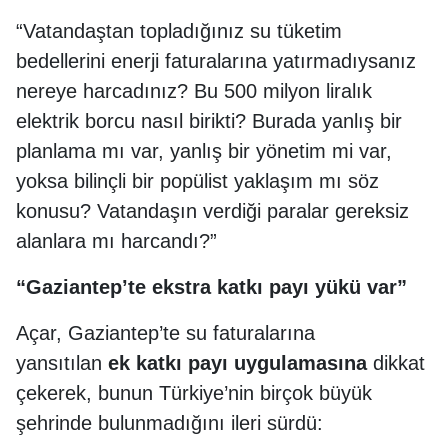
“Vatandaştan topladığınız su tüketim
bedellerini enerji faturalarına yatırmadıysanız
nereye harcadınız? Bu 500 milyon liralık
elektrik borcu nasıl birikti? Burada yanlış bir
planlama mı var, yanlış bir yönetim mi var,
yoksa bilinçli bir popülist yaklaşım mı söz
konusu? Vatandaşın verdiği paralar gereksiz
alanlara mı harcandı?”
“Gaziantep’te ekstra katkı payı yükü var”
Açar, Gaziantep’te su faturalarına
yansıtılan
ek katkı payı uygulamasına
dikkat
çekerek, bunun Türkiye’nin birçok büyük
şehrinde bulunmadığını ileri sürdü:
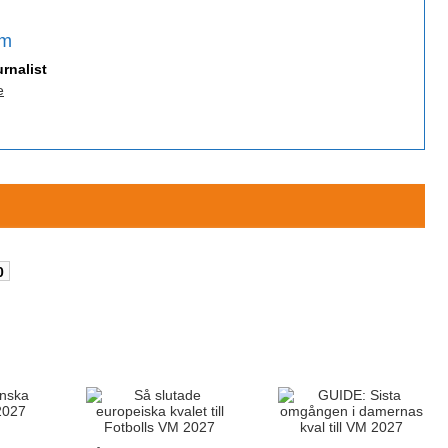
öm
rnalist
e
0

----

→ **Assigned task**
Return the text read from the data above, line for line and unchanged, with the pictures left out.

→ **Exercise response**
“Vatandaştan topladığınız su tüketim
bedellerini enerji faturalarına yatırmadıysanız
nereye harcadınız? Bu 500 milyon liralık
elektrik borcu nasıl birikti? Burada yanlış bir
planlama mı var, yanlış bir yönetim mi var,
yoksa bilinçli bir popülist yaklaşım mı söz
konusu? Vatandaşın verdiği paralar gereksiz
alanlara mı harcandı?”
“Gaziantep’te ekstra katkı payı yükü var”
Açar, Gaziantep’te su faturalarına
yansıtılan
ek katkı payı uygulamasına
dikkat
çekerek, bunun Türkiye’nin birçok büyük
şehrinde bulunmadığını ileri sürdü:
öm
rnalist
e
0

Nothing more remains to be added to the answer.